This week, despite months of strong opposition from conservative and free-market advocates, the Senate Finance Committee unveiled their drug pricing plan containing multiple provisions allowing for still more government interference into our healthcare system.

Beyond being disappointing, these policies are dangerous, as they will immediately reduce innovation without addressing costs – all while putting our system on the slippery slope towards even more government control of our healthcare system.

Let’s look at the facts.

The Senate Finance Bill, introduced by Chuck Grassley of Iowa Ron Wyden of Oregon, includes a provision which requires the U.S. Department of Health and Human Services to impose a “Civil Monetary Penalty” on drug manufacturers whose prices rise above the Consumer Price Index, or the rate of inflation. This “penalty” will be a new tax on the industry.

On its face, this sounds harmless. No one wants prices to rise.

But, put differently: this is a tax which amounts to a price control.

This is a blunt, misguided and ultimately damaging requirement which uses arbitrary benchmarks to impose what amount to price caps into our healthcare system.

Importantly, this tax does nothing to address the cost of drugs at the pharmacy counter.

Worse, price controls, such as a threshold tied to the rate of inflation, have a chilling effect on any industry. Price controls create an imbalance in what private companies expend on research and development and what they can recoup on that investment. This disparity then results in a reduction in research and development to find a new equilibrium below the government imposed cap.

In healthcare, that means fewer cures or longer delays in bringing new medicines to market.

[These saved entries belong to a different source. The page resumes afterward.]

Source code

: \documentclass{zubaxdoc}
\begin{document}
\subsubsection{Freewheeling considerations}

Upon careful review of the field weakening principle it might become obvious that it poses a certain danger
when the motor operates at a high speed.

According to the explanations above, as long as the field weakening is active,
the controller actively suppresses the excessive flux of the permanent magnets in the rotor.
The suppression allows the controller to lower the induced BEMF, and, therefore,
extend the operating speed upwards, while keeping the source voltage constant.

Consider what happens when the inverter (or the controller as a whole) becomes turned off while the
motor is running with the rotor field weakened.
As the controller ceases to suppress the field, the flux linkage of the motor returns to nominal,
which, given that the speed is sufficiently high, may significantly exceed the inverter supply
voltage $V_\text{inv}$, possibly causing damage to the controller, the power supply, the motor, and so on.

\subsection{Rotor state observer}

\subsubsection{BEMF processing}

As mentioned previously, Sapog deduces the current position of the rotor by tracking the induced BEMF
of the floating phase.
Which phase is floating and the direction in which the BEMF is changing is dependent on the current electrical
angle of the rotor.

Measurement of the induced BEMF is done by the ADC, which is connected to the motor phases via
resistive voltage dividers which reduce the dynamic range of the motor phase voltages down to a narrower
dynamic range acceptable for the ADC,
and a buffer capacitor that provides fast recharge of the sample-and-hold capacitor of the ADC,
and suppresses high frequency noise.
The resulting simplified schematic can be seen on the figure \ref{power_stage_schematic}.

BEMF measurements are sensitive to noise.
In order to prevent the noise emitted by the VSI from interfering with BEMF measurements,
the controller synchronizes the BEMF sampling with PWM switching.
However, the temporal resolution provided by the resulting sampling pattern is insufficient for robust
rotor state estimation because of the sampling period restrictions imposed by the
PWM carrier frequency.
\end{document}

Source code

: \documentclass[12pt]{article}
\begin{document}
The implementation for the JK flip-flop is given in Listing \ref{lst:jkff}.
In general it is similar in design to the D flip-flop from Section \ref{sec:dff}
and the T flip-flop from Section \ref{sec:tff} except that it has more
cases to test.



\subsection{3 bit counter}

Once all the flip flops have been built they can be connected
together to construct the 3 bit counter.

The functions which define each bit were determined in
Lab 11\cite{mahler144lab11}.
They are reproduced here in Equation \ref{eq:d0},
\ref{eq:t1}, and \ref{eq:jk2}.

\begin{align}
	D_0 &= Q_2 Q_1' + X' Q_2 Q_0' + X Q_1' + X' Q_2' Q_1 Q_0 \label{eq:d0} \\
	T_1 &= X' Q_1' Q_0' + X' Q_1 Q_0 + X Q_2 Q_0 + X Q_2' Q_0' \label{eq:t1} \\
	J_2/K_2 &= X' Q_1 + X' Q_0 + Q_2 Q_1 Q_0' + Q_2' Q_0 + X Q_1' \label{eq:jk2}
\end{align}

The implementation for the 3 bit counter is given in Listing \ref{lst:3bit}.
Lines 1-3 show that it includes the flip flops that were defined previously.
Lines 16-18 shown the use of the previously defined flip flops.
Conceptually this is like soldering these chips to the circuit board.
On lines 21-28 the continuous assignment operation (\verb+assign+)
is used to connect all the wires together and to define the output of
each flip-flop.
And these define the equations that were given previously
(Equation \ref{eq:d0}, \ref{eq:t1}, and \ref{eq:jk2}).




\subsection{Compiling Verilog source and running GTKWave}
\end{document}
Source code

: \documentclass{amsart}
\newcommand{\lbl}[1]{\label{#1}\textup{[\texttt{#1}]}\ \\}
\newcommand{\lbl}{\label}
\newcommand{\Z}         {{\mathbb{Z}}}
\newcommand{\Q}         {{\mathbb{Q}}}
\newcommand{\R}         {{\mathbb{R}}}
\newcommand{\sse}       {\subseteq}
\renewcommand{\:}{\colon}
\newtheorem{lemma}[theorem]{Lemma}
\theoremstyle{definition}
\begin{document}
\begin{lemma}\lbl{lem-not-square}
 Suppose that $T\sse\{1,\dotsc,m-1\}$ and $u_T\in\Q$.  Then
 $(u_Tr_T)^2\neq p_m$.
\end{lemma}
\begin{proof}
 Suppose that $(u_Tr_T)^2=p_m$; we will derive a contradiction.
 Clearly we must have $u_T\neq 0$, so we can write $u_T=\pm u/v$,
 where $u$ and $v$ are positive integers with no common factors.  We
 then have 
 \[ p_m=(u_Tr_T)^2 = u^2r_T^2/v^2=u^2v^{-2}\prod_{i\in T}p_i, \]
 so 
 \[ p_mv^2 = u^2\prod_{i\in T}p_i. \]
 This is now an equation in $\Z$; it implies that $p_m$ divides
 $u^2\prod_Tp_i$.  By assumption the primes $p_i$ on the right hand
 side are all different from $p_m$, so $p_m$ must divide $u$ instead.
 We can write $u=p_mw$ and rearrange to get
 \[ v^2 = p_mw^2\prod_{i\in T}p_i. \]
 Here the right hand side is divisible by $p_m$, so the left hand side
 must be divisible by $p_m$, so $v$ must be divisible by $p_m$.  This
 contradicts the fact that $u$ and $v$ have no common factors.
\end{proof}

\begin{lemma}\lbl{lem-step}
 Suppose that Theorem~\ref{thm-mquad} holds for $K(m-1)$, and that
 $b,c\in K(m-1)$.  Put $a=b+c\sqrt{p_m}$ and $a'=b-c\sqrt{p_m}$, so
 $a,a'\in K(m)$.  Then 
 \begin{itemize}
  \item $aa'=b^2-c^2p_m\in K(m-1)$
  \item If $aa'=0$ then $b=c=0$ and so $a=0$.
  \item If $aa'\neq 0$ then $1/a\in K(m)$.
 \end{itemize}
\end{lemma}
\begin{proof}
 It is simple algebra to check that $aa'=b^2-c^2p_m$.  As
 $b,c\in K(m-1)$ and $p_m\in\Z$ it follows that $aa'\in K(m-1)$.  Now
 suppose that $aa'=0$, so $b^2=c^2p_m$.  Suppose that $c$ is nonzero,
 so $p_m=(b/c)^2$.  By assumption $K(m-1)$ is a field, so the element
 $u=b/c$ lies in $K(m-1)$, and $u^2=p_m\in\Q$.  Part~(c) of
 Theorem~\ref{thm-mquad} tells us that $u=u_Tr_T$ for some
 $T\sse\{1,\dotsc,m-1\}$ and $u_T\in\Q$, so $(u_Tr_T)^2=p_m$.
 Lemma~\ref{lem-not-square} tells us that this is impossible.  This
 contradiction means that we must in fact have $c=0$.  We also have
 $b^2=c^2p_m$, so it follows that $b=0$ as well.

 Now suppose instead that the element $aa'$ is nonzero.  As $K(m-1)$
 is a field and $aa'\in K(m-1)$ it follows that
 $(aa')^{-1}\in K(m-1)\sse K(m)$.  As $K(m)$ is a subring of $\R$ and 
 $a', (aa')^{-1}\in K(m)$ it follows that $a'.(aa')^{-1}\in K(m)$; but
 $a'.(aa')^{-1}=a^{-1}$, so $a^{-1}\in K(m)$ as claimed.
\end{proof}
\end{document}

We need look no further than Europe for clear evidence of this effect playing out. According to Milken Institute data on the global, pharmaceutical industry, “During the 1970s, the four largest European countries were responsible for 55 percent of NCEs [new chemical entities] produced by major nations. But over the decade from 2001 to 2010, the U.S. share jumped to 57 percent.”

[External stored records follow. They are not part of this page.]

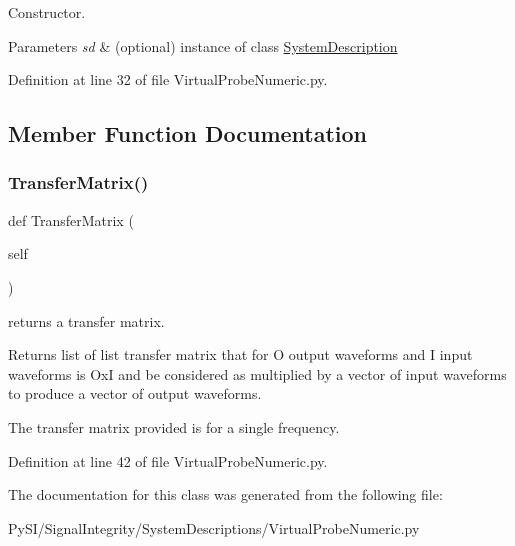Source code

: Constructor. 


\begin{DoxyParams}{Parameters}
{\em sd} & (optional) instance of class \hyperlink{namespaceSignalIntegrity_1_1SystemDescriptions_1_1SystemDescription}{System\+Description} \\
\hline
\end{DoxyParams}


Definition at line 32 of file Virtual\+Probe\+Numeric.\+py.



\subsection{Member Function Documentation}
\mbox{\label{classSignalIntegrity_1_1SystemDescriptions_1_1VirtualProbeNumeric_1_1VirtualProbeNumeric_aecf838369a0d4e9037ba351539bd8eb1}} 
\subsubsection{\texorpdfstring{Transfer\+Matrix()}{TransferMatrix()}}
{\footnotesize\ttfamily def Transfer\+Matrix (\begin{DoxyParamCaption}\item[{}]{self }\end{DoxyParamCaption})}



returns a transfer matrix. 

\begin{DoxyReturn}{Returns}
list of list transfer matrix that for O output waveforms and I input waveforms is OxI and be considered as multiplied by a vector of input waveforms to produce a vector of output waveforms.
\end{DoxyReturn}
The transfer matrix provided is for a single frequency. 

Definition at line 42 of file Virtual\+Probe\+Numeric.\+py.



The documentation for this class was generated from the following file\+:\begin{DoxyCompactItemize}
\item 
Py\+S\+I/\+Signal\+Integrity/\+System\+Descriptions/Virtual\+Probe\+Numeric.\+py\end{DoxyCompactItemize}
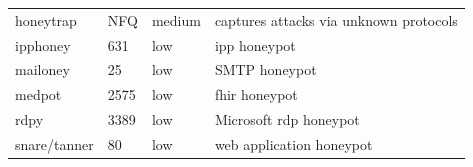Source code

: \begin{table}
{\begin{tabularx}{\linewidth}{l|XlX}
        honeytrap \cite{honeytrap2021}           & NFQ                                                                                                         & medium                     & captures attacks via unknown protocols                                               \\
        ipphoney \cite{ipphoney2021}             & 631                                                                                                         & low                        & \ac{ipp} honeypot                                                                    \\
        mailoney                                 & 25                                                                                                          & low                        & SMTP honeypot                                                                        \\
        medpot \cite{medpot2021}                 & 2575                                                                                                        & low                        & \ac{fhir} honeypot                                                                   \\
        rdpy \cite{rdpy2021}                     & 3389                                                                                                        & low                        & Microsoft \ac{rdp} honeypot                                                          \\
        snare/tanner \cite{snare2021}            & 80                                                                                                          & low                        & web application honeypot                                                             \\

\end{tabularx}}
\end{table}
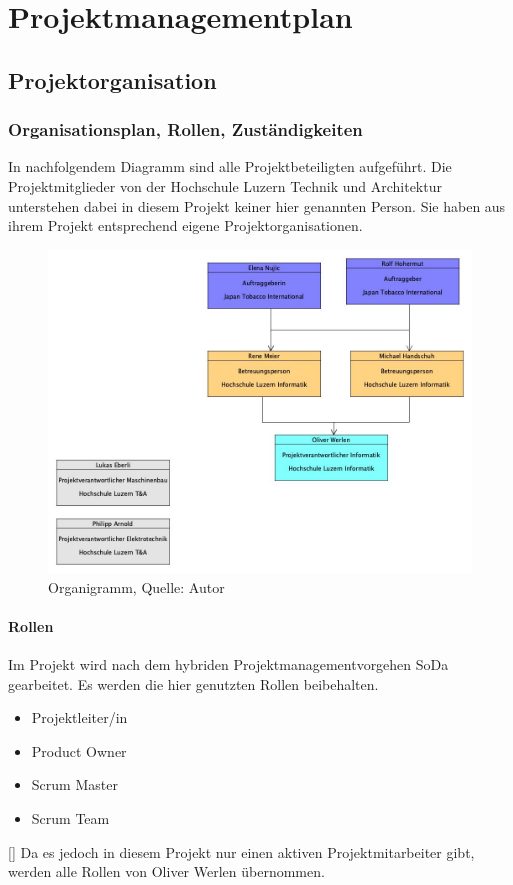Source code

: 
\section{Projektmanagementplan}\label{Projektmanagementplan}

\subsection{Projektorganisation}
\subsubsection{Organisationsplan, Rollen, Zuständigkeiten}
In nachfolgendem Diagramm sind alle Projektbeteiligten aufgeführt. Die Projektmitglieder von der Hochschule Luzern Technik und Architektur unterstehen dabei in diesem Projekt keiner hier genannten Person. Sie haben aus ihrem Projekt entsprechend eigene Projektorganisationen. 
\begin{figure}[H]
    \centering
    \includegraphics[width=1\textwidth]{images/Organigramm_BAA.jpg}
    \caption[Organigramm]{Organigramm, Quelle: Autor}
    \label{img: OrganigrammWiPro}
\end{figure}	

\paragraph{Rollen}
Im Projekt wird nach dem hybriden Projektmanagementvorgehen \ac{SoDa} gearbeitet. Es werden die hier genutzten Rollen beibehalten. 
\begin{itemize}
	\item Projektleiter/in
	\item Product Owner
	\item Scrum Master
	\item Scrum Team
\end{itemize}
[\cite{sodaHSLU}]
Da es jedoch in diesem Projekt nur einen aktiven Projektmitarbeiter gibt, werden alle Rollen von Oliver Werlen übernommen.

What happened? Europeans adopted government price controls and other, Socialist policies. The result has been reduced innovation from our European counterparts and increased innovation from the U.S. market.

The same report found that in 1990 “the United States accounted for 38 percent of the total biopharmaceutical R&D spending of leading nations. However, by 2004, the U.S. share was 55 percent of biopharmaceutical R&D spending.”

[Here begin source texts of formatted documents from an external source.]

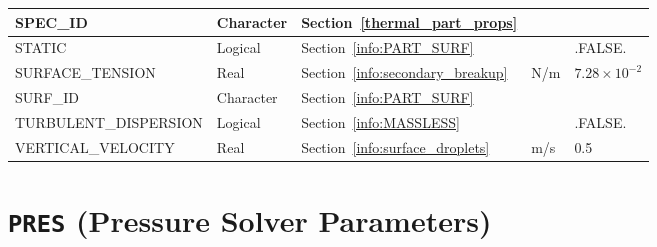 \documentclass[11pt]{book}
\begin{document}
\begin{longtable}{@{\extracolsep{\fill}}|l|l|l|l|l|}
{\ct SPEC\_ID}                           & Character       & Section~\ref{thermal_part_props}        &           &               \\ \hline
{\ct STATIC}                             & Logical         & Section~\ref{info:PART_SURF}            &           & {\ct .FALSE.} \\ \hline
{\ct SURFACE\_TENSION}                   & Real            & Section~\ref{info:secondary_breakup}    & N/m       & $7.28 \times 10^{-2}$  \\ \hline
{\ct SURF\_ID}                           & Character       & Section~\ref{info:PART_SURF}            &           &               \\ \hline
{\ct TURBULENT\_DISPERSION}              & Logical         & Section~\ref{info:MASSLESS}             &           & {\ct .FALSE.} \\ \hline
{\ct VERTICAL\_VELOCITY}                 & Real            & Section~\ref{info:surface_droplets}     & m/s       &  0.5          \\ \hline
\end{longtable}

\vspace{\baselineskip}

\section{\texorpdfstring{{\tt PRES}}{PRES} (Pressure Solver Parameters)}
\end{document}
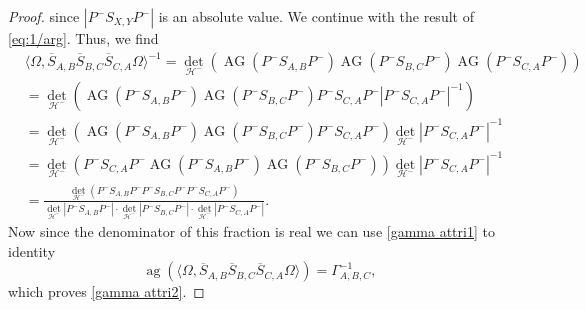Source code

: \documentclass[b5paper,draft,openbib,12pt]{memoir}
\DeclareMathOperator{\ag}{ag}
\DeclareMathOperator{\AG}{AG}
\begin{document}
\begin{proof}
since \(|P^- S_{X,Y}P^-|\) is an absolute value. We continue with the result of \eqref{eq:1/arg}. Thus, we find
\begin{align}\label{eq: arg representation}
&\langle \Omega, \overline{S}_{A,B} \overline{S}_{B,C} \overline{S}_{C,A}\Omega\rangle^{-1}
=\det_{\mathcal{H}^-}\left(  \AG(P^- S_{A,B} P^-) \AG(P^- S_{B,C} P^-) \AG(P^-S_{C,A} P^-)  \right)\\
&=\det_{\mathcal{H}^-}\left(  \AG(P^- S_{A,B} P^-) \AG(P^- S_{B,C} P^-) P^-S_{C,A} P^- |P^-S_{C,A} P^-|^{-1}  \right)\\
&=\det_{\mathcal{H}^-}\left(  \AG(P^- S_{A,B} P^-) \AG(P^- S_{B,C} P^-) P^-S_{C,A} P^-  \right) \det_{\mathcal{H}^-}|P^-S_{C,A} P^-|^{-1} \\
&=\det_{\mathcal{H}^-}\left( P^-S_{C,A} P^- \AG(P^- S_{A,B} P^-) \AG(P^- S_{B,C} P^-)  \right) \det_{\mathcal{H}^-}|P^-S_{C,A} P^-|^{-1} \\
&=\frac{\det_{\mathcal{H}^-}\left(P^- S_{A,B} P^- P^- S_{B,C} P^- P^-S_{C,A} P^-  \right)}
{\det_{\mathcal{H}^-}|P^- S_{A,B} P^-| \cdot \det_{\mathcal{H}^-}|P^-S_{B,C} P^-| \cdot  \det_{\mathcal{H}^-}|P^-S_{C,A} P^-|}.
\end{align}
Now since the denominator of this fraction is real we can use \eqref{gamma attri1} to identity
\begin{equation}
\ag(\langle \Omega, \overline{S}_{A,B} \overline{S}_{B,C} \overline{S}_{C,A}\Omega\rangle)=\Gamma_{A,B,C}^{-1},
\end{equation}
which proves \eqref{gamma attri2}.


\end{proof}
\end{document}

These increases are also mirrored in other metrics, such as venture capital invested in new cures. In 2007 U.S. investment accounted for 68.3 percent of total venture capital investment in the life sciences among OECD nations.

The results are startlingly clear: when governments interfere in or control healthcare, markets react accordingly and reduce innovation. This means fewer new cures for patients and, in human terms, that is a result we cannot accept.

Conservatives have been consistent in calling for free-market policies which will bring transparency and competition into our healthcare system. That is the way to bring down prices.

U.S. Secretary of Health and Human Services Alex Azar has explained that the Trump Administration has three goals for its healthcare agenda as “changing health care financing, improving value and boosting public health.”

Imposing penalties based on the rate of inflation does nothing to achieve these goals. It does nothing to improve value and, due to its chilling effect on innovation, will be detrimental to public health. It does not help patients and it does nothing to address the real drivers of cost in our healthcare system.

Given these facts, let’s hope principled Conservatives stand up for the free-market and stop this further injection of Socialism into our healthcare system.